I had already taken my leave of Luned more privately in the orchard where the first white petals were drifting down. Conn and I both. How it came about that Conn was coming with me, I have never been sure; there did not seem to have been any argument or discussion, it seemed to be as much the natural way of things as it was that I should follow the Prince. Even my father had raised no objection, and Lleyn when he saw the two of us in the courtyard, and
the extra horse, had only shrugged and said, ‘Well, I dare say he will not be the only one.’

Luned had made no protest either, back there among the apple trees. Her eyes had looked huge and very dark, but they would have looked like that if I had been riding alone. I had given Gelert into her keeping. ‘Keep Gelert for me, let him hunt with the pack but don’t let him be housed in the kennels or he’ll forget all his manners before I come back.’

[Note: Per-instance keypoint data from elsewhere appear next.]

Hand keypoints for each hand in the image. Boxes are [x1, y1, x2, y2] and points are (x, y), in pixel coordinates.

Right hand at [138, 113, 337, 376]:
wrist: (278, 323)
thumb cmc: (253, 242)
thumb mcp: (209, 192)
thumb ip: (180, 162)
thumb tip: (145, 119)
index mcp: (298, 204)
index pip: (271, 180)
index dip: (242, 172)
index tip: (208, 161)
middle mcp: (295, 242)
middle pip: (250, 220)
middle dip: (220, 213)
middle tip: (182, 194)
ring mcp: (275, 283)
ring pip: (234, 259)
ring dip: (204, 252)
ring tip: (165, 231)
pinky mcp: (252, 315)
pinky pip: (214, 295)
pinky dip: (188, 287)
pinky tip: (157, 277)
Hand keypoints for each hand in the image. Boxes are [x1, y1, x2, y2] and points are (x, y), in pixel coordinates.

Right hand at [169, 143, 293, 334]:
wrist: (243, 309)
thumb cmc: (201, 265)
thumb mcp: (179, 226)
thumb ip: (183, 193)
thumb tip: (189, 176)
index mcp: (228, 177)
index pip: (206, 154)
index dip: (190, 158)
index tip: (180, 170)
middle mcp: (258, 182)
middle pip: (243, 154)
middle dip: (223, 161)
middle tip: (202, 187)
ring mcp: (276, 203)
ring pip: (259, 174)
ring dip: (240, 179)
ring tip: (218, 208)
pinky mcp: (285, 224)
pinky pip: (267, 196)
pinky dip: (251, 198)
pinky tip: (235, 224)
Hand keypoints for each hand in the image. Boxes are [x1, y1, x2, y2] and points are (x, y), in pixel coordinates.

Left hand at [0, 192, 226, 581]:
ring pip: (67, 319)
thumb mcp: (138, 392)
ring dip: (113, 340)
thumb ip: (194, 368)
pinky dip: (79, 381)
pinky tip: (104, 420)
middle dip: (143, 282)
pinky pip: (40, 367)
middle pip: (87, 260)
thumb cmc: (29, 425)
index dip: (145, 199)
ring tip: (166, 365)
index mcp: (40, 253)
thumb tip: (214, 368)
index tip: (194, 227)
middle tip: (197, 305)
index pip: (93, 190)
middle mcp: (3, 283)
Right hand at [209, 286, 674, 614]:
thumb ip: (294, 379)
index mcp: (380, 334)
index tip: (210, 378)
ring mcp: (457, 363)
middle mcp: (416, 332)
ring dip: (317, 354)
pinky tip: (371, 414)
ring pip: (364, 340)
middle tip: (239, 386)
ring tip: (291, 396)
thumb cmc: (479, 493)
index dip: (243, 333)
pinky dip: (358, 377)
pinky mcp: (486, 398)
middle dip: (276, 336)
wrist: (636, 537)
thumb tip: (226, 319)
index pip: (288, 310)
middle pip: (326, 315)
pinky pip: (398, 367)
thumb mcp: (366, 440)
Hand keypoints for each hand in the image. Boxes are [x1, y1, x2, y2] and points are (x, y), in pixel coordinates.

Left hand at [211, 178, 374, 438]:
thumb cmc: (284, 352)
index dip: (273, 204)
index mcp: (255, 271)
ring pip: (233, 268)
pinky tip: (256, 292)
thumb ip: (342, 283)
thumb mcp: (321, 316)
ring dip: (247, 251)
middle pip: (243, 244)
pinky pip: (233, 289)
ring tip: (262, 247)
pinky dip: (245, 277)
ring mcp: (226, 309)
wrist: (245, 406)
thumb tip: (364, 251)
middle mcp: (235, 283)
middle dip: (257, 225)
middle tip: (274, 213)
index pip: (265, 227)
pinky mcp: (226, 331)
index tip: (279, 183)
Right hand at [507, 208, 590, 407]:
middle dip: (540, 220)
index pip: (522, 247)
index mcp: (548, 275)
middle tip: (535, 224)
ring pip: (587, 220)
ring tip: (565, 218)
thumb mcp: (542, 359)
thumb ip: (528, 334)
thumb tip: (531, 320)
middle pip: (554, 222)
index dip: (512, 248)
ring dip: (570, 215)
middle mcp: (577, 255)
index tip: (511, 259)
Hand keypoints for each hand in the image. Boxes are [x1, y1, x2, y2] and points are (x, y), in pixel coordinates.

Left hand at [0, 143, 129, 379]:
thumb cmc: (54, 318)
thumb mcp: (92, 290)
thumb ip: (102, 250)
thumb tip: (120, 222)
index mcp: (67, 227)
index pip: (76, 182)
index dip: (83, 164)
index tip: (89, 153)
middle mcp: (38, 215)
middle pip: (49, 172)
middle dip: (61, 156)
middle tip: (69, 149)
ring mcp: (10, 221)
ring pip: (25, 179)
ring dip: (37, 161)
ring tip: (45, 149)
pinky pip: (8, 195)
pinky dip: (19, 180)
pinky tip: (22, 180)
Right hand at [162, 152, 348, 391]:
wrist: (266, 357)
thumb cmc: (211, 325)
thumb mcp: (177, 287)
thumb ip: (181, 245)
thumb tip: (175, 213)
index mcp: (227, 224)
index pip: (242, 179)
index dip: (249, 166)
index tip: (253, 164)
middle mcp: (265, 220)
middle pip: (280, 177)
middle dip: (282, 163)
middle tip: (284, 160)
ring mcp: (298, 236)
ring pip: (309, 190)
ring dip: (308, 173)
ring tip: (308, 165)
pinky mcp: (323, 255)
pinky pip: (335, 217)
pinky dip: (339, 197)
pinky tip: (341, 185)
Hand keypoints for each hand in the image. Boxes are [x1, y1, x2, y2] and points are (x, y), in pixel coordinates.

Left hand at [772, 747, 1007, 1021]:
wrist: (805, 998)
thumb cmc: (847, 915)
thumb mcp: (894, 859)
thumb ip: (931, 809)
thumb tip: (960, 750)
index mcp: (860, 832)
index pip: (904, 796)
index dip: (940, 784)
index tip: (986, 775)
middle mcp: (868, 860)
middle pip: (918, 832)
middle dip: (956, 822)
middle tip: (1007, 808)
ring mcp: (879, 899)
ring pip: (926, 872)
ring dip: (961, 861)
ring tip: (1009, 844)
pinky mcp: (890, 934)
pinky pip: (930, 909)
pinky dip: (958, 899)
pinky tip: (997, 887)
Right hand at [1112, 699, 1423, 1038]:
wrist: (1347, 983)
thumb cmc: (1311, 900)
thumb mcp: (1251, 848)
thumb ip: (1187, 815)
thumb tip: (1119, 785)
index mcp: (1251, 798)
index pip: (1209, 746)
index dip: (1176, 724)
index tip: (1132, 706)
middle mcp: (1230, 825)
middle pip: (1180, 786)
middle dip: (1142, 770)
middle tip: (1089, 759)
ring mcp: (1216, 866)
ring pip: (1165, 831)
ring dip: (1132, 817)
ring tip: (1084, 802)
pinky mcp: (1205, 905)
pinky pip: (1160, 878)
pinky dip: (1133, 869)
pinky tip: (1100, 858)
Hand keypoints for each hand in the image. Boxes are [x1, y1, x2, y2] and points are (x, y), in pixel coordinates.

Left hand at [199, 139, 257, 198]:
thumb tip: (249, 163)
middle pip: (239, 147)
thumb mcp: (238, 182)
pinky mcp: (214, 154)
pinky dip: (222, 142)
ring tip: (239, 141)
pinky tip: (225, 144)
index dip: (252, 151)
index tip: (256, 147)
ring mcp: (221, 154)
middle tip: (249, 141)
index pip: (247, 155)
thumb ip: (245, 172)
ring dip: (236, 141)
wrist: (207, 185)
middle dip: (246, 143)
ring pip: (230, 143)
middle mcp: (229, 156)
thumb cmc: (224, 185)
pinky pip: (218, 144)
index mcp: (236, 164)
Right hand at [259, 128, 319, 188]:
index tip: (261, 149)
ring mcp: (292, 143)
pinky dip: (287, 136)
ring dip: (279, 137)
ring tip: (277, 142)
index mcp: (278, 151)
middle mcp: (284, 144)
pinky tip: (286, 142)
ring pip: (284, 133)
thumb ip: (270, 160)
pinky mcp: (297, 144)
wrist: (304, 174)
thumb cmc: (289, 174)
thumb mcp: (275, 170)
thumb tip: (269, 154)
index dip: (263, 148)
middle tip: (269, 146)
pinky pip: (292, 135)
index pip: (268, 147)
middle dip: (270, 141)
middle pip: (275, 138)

‘He shall sleep in my chamber,’ she said, and took the leash from my hand. He was quite used to that, but when I went to rub his head, he whimpered and licked my thumb, looking up at me with puzzled eyes as though he knew that something strange was in the wind.

I had kissed Luned, then; the first time ever I had kissed her, like a brother, yet not altogether like a brother, with Conn standing by. I do not know whether he kissed her too; I turned away to the gate leaving them for the moment behind me. But I do know that he had had yesterday’s hawthorn mouse in his hand, and I never saw it again.

There was quite a gathering on the colonnade steps to see us ride away; my father and Owain, and the plump little bride in tears - tears would always come easy to that one - Old Nurse, also, and others of the household, and Tydeus with a drip on the end of his long nose. I had asked Tydeus once what he should do when his days of tutoring me were over, and he had said, ‘Rejoice! And go down to the monastery and ask the Father Abbot to shave the front of my head, and have peace and a modicum of intelligent conversation with Brother Pebwyr in my old age.’ But I suppose he
had a certain fondness for me, after all. I looked once towards the dark gape of the house door behind, half hoping to see Luned and Gelert one more time, but she must have taken him to her chamber and bided with him knowing that left alone he would have howled.